** start of MATERIAL FOR THIS EXERCISE **

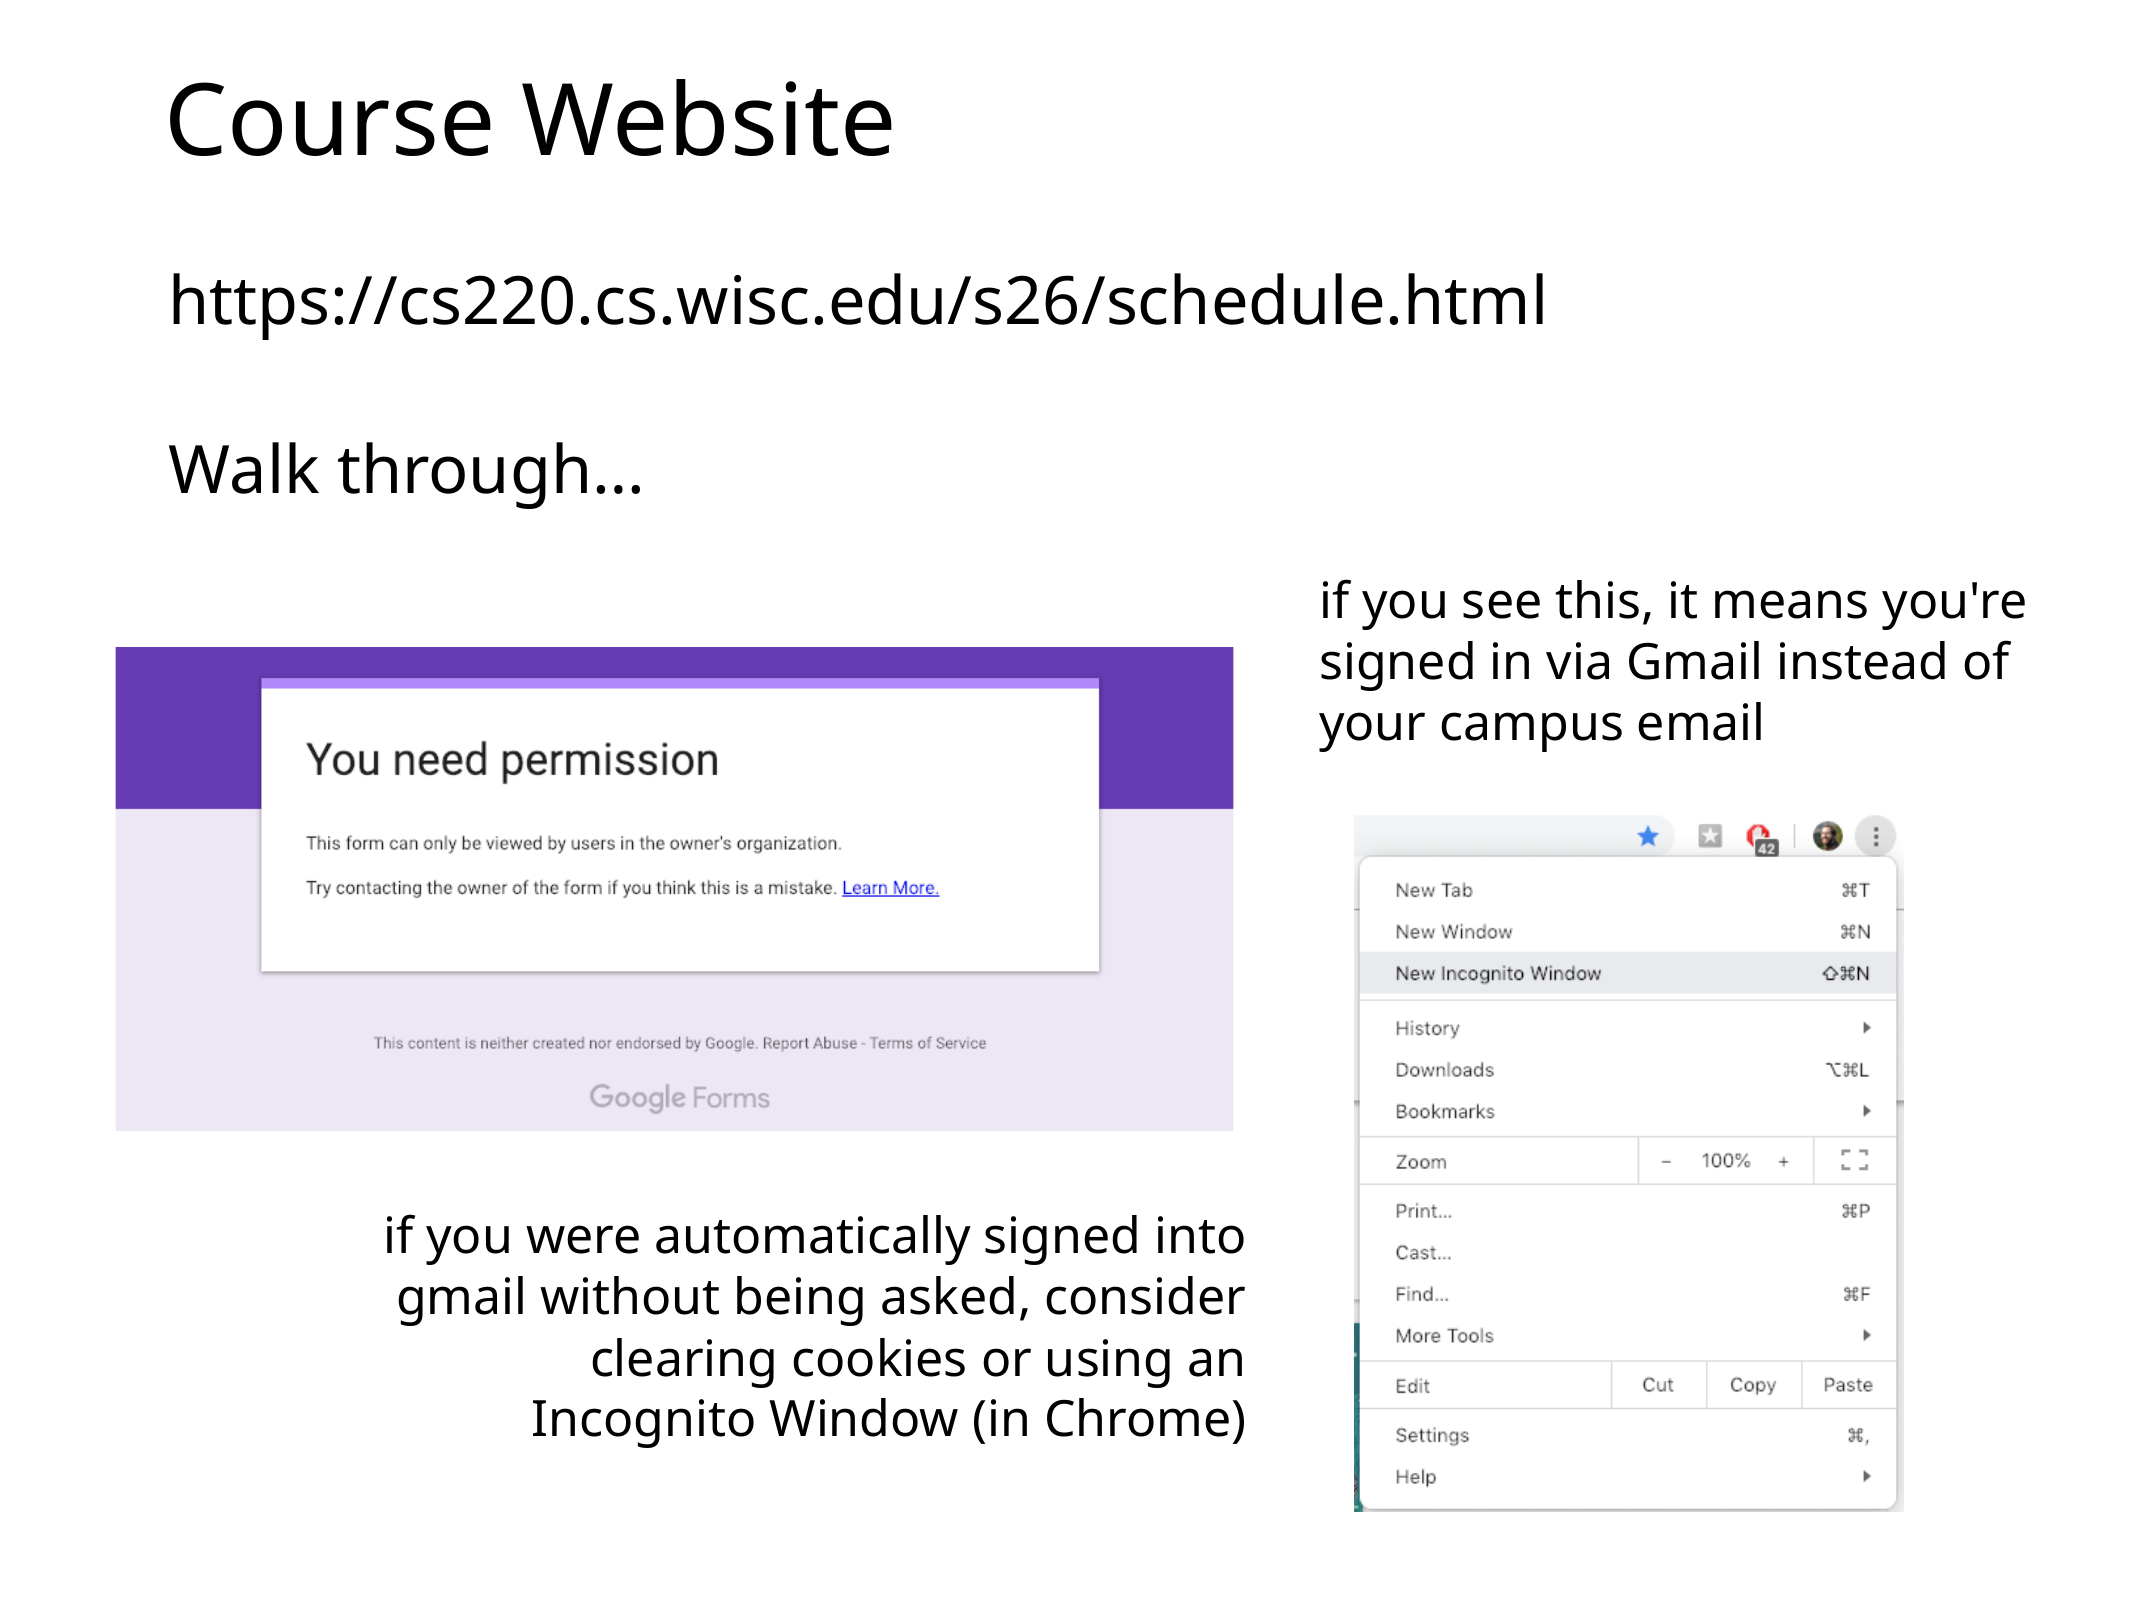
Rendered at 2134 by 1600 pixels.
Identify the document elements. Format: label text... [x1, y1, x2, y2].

text_box Course Website [156, 41, 1977, 190]
picture [1354, 811, 1904, 1512]
text_box if you see this, it means you're signed in via Gmail instead of your campus email [1310, 560, 2037, 759]
text_box https://cs220.cs.wisc.edu/s26/schedule.html Walk through… [160, 249, 1982, 1446]
text_box if you were automatically signed into gmail without being asked, consider clearing cookies or using an Incognito Window (in Chrome) [374, 1195, 1256, 1455]
picture [115, 647, 1234, 1131]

** end of MATERIAL FOR THIS EXERCISE **

» **EXERCISE INSTRUCTIONS**:
Repeat the records, substituting "Locate" for "Identify" and changing nothing else. Leave the pictures out.

» **CORRECT ANSWER**:
Rendered at 2134 by 1600 pixels.
Locate the document elements. Format: label text... [x1, y1, x2, y2].

text_box Course Website [156, 41, 1977, 190]
picture [1354, 811, 1904, 1512]
text_box if you see this, it means you're signed in via Gmail instead of your campus email [1310, 560, 2037, 759]
text_box https://cs220.cs.wisc.edu/s26/schedule.html Walk through… [160, 249, 1982, 1446]
text_box if you were automatically signed into gmail without being asked, consider clearing cookies or using an Incognito Window (in Chrome) [374, 1195, 1256, 1455]
picture [115, 647, 1234, 1131]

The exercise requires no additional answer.